Records for processing START

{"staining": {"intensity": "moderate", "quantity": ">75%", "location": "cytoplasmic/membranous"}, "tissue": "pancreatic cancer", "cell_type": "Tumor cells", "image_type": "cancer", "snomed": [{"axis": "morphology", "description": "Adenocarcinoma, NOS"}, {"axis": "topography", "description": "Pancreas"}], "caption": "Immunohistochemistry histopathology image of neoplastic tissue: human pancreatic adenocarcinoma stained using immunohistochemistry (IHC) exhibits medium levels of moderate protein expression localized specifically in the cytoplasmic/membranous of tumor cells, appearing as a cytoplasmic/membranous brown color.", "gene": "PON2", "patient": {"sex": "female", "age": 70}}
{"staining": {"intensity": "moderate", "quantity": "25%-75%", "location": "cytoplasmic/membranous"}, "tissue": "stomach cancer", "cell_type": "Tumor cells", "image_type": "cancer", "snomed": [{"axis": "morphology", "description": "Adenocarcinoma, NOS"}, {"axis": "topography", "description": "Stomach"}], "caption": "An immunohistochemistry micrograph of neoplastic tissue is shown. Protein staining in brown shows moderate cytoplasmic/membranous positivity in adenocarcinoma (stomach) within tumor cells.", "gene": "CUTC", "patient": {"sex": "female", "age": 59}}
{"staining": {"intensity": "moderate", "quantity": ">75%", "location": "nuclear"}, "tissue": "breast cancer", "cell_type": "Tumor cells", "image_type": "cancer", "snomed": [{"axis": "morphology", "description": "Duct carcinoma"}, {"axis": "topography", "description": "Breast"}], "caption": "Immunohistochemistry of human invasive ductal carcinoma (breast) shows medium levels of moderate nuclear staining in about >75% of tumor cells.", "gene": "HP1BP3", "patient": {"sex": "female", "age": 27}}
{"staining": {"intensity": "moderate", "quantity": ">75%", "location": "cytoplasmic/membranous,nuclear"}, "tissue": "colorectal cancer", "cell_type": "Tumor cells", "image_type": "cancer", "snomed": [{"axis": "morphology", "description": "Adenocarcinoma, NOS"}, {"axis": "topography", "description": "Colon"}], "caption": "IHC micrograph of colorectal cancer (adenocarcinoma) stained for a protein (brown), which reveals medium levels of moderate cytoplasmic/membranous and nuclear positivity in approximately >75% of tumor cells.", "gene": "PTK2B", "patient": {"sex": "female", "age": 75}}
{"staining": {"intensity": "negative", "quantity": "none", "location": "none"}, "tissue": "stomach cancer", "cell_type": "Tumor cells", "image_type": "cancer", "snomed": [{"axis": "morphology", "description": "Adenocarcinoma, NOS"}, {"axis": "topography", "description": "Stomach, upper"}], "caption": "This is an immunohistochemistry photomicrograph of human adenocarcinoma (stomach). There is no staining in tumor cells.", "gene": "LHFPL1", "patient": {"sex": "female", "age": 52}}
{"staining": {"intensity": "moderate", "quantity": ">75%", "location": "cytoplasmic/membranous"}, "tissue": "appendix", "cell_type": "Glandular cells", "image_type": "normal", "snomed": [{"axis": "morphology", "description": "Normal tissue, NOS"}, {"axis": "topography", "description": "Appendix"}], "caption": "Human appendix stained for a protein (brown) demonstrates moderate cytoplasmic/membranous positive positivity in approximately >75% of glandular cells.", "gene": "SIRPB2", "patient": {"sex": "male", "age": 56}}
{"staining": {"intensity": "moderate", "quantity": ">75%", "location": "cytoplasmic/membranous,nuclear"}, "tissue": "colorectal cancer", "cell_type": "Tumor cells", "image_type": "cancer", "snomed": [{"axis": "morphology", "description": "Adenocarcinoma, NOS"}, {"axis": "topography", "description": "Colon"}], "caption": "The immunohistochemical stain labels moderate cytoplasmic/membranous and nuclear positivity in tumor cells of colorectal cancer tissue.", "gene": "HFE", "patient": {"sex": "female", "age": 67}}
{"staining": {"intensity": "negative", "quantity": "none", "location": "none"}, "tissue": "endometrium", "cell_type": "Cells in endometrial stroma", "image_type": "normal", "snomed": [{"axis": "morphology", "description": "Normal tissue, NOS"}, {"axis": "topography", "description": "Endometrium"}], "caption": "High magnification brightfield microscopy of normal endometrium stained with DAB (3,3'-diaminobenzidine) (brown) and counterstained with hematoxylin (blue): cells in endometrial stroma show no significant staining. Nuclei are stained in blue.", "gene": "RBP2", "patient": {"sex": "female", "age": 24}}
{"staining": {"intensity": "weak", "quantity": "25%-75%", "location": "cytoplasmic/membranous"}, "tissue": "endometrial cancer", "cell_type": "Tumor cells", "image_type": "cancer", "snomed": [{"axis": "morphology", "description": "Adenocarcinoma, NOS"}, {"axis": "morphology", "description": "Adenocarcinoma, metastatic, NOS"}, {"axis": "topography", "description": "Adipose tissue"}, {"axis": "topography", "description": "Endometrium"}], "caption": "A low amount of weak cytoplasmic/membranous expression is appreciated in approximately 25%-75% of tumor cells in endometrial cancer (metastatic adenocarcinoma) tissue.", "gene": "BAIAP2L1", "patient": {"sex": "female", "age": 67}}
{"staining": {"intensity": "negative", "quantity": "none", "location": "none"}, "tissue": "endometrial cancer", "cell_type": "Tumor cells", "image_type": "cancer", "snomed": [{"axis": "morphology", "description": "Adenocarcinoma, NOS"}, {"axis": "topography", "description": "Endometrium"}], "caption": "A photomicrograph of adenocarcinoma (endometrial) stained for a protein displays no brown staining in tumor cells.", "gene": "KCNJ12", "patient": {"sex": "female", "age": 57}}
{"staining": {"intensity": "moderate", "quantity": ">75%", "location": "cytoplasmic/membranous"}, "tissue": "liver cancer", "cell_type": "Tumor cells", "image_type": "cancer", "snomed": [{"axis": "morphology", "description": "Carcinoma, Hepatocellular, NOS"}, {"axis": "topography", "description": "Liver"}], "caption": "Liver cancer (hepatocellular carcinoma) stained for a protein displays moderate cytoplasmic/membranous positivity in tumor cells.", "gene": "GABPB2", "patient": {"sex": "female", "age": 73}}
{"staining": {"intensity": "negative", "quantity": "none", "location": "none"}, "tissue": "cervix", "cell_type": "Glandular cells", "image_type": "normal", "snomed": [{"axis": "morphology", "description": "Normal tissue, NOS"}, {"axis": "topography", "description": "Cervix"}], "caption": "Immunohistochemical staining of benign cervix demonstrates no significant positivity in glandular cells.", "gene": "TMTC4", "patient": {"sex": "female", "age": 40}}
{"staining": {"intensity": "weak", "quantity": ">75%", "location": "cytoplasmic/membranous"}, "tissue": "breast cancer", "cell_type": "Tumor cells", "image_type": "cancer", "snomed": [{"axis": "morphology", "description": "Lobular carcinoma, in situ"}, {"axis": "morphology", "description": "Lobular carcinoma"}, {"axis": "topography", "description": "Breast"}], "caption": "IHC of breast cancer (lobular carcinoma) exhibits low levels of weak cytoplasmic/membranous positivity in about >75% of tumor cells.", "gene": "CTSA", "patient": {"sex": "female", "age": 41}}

Records for processing END

About this task
The answer should consist of all lines from the records above that hold the word "glandular".

Result for this task
{"staining": {"intensity": "moderate", "quantity": ">75%", "location": "cytoplasmic/membranous"}, "tissue": "appendix", "cell_type": "Glandular cells", "image_type": "normal", "snomed": [{"axis": "morphology", "description": "Normal tissue, NOS"}, {"axis": "topography", "description": "Appendix"}], "caption": "Human appendix stained for a protein (brown) demonstrates moderate cytoplasmic/membranous positive positivity in approximately >75% of glandular cells.", "gene": "SIRPB2", "patient": {"sex": "male", "age": 56}}
{"staining": {"intensity": "negative", "quantity": "none", "location": "none"}, "tissue": "cervix", "cell_type": "Glandular cells", "image_type": "normal", "snomed": [{"axis": "morphology", "description": "Normal tissue, NOS"}, {"axis": "topography", "description": "Cervix"}], "caption": "Immunohistochemical staining of benign cervix demonstrates no significant positivity in glandular cells.", "gene": "TMTC4", "patient": {"sex": "female", "age": 40}}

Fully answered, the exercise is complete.